Rückblende: Lange Haare, Parka und „Ho-Chi-Minh“ auf den Lippen. Der Oktoberclub sang die wahren Hits und Ferien verbrachte man in einem Kinderfreundlichen Land mit FDJ-Aufsicht. Der Rote Punkt war nicht nur ein Mitfahrsignal, sondern ein Bekenntnis. Im Religionsunterricht hörte man erstmals von den Schmuddelkindern, von denen ein Herr namens Degenhardt krächzte, der später auch mal RAF-Verbrecher verteidigte, die man jetzt bei Wikipedia als „Bader-Meinhof-Gruppe“ (GRUPPE!) bezeichnet findet. Salvatore Allende war ein Held, Che sowieso und Traumgedanken sponnen Fäden zu dem sandinistischen Bauern in Nicaragua, um mit ihm die Weltrevolution zu starten. So gaben sie sich und dann begruben sie sich in einem Reihenhaus, das Mitgliedsbuch einer staatstragenden Partei unter dem Kopfkissen. (Der Ehepartner hatte das der Opposition, denn sicher-war-sicher). Nun sind sie älter geworden, schwadronieren bei Sekt und Kaviar über das Elend der Welt, dass die Armut in der Karibik ganz schrecklich sei, wie man es selbst vom Kreuzfahrtdeck aus gesehen habe. Sie winken den Schulschwänzern zu, die mit dem SUV zum Klimahüpfen fahren und sagen dass das mit dem CO² dringend geändert werden muss, wenn sie in den Kamin einen Holzscheit nachlegen. Heute wählen sie Grün, denn das beruhigt das Gewissen und entbindet sie von eigenem Tun und belastet auch nicht mit logischem Nachdenken. Das ist so ökologisch. Und so einfach. Sie stehen auch heute ihrer Raucherecke und ein Pfeifchen macht die Runde, wenn man das nächste „Teelicht-Halten-Gegen-Rechts“ beschwafelt. Aber nicht am kommenden Wochenende, denn da hat man einen Kurztrip noch Grönland geplant. Nachgucken ob der Schnee dort wirklich schmilzt….
Hatten vor einigen Monaten 50. Ungefähr die Hälfte des Jahrganges war gekommen. Davon die Hälfte “Jungs”. Seltsamerweise alles gestandene, alte, weiße Männer und alle davon stehen heute in der “Raucherecke”. Unsere Schule war naturwissenschaftlich orientiert, weshalb wir 1 und 1 zusammenzählen können mussten. Schwafeln war nicht gefragt. Lag es daran, dass ich mich zumindest bei den männlichen Schülern nicht an einen wirklichen Streber in unserer Klasse erinnern kann? Bei den “Mädchen” sah und sieht es naturgemäß ein bisschen anders aus. Damals wie heute.

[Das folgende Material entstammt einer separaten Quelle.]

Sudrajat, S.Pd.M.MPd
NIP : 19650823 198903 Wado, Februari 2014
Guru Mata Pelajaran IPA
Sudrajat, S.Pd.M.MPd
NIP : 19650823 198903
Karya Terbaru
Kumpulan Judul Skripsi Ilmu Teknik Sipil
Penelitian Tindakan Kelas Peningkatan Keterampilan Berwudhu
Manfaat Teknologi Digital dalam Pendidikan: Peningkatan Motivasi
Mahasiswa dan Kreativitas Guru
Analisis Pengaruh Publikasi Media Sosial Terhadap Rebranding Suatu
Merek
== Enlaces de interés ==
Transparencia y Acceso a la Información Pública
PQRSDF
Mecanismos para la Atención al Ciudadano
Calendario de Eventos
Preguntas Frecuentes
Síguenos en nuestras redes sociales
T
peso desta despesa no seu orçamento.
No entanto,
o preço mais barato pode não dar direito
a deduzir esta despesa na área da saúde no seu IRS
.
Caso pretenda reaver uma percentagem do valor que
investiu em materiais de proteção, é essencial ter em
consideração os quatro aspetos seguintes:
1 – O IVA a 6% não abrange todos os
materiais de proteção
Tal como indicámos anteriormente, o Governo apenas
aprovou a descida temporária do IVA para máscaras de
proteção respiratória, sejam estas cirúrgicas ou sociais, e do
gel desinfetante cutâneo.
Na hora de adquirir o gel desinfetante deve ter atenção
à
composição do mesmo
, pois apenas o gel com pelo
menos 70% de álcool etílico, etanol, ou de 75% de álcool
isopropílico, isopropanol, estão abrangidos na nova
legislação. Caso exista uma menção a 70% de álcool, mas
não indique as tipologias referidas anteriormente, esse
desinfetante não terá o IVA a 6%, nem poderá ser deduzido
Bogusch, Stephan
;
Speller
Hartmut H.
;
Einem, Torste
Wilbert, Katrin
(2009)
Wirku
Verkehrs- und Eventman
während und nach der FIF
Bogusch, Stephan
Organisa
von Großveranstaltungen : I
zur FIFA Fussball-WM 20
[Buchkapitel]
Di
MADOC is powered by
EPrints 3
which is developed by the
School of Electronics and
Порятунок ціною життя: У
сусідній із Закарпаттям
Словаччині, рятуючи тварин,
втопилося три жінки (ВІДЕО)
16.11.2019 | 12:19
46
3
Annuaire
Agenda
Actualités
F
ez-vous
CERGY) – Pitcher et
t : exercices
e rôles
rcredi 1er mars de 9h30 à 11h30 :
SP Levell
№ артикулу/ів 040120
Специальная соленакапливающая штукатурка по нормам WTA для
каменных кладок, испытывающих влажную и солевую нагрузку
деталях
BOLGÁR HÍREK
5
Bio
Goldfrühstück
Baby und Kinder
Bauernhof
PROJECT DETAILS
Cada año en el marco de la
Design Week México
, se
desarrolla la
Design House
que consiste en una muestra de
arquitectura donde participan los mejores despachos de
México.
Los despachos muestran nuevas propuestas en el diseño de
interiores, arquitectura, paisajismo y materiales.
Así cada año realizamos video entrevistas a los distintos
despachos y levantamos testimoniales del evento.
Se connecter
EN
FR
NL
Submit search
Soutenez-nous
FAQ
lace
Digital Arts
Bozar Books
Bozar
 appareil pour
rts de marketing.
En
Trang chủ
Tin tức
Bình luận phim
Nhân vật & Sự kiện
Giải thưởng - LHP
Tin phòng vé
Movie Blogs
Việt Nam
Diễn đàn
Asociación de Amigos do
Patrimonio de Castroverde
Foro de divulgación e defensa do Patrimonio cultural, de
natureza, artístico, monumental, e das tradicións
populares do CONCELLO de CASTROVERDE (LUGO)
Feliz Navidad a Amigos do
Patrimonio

Ein unfassbar guter und treffender Artikel!!! Seine Metaphern schlagen jede Pseudoargumentation und persönlichen Angriffe des Hypermoralikers. Alles Liebe aus der Raucherecke!
Ja, ja, ja, Sie haben sowas von recht. Man kann es nicht besser ausdrücken. Billiger war Applaus nie zu bekommen. Das trifft es auf den Punkt. All die drittklassigen Mimen, die C- bis Z-Promis haben jetz einen schönen großen Zug gefunden, auf den sie aufspringen können und ein paar Sekunden Ruhm ernten, genau wie die Streber von einst (bei mir waren es die fleißigen Melder im Statsbürgerkundeunterricht mit Aussicht auf den Posten des FDJ-Sekretärs), die sich dabei auch endlich mal furchtbar rebellisch fühlen können und gar nicht merken, wie sie schon wieder zu Mitläufern auf längst viel zu breit getretenen Pfaden werden.
Merkelismus ist, wie mit einer Zeitmaschine in die DDR zu reisen und dann zu merken, dass man vorher nicht getankt hat und der Treibstoff erst in 20 Jahren erfunden wird. Schöner Mist ist das.